### Data excerpts ###

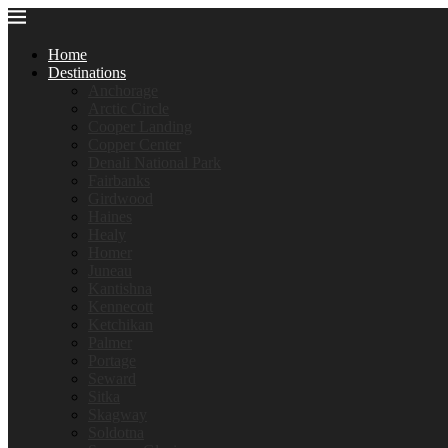
Home
Destinations
Anchorage
Arctic Circle
Cooper Landing
Copper Center
Denali National Park
Fairbanks
Girdwood
Haines
Healy
Homer
Juneau
Kantishna
Kennecott
Ketchikan
Palmer
Portage
Seward
Sitka
Skagway
Soldotna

###

Leave out the pictures and set down all of the data exactly.

Home
Destinations
Anchorage
Arctic Circle
Cooper Landing
Copper Center
Denali National Park
Fairbanks
Girdwood
Haines
Healy
Homer
Juneau
Kantishna
Kennecott
Ketchikan
Palmer
Portage
Seward
Sitka
Skagway
Soldotna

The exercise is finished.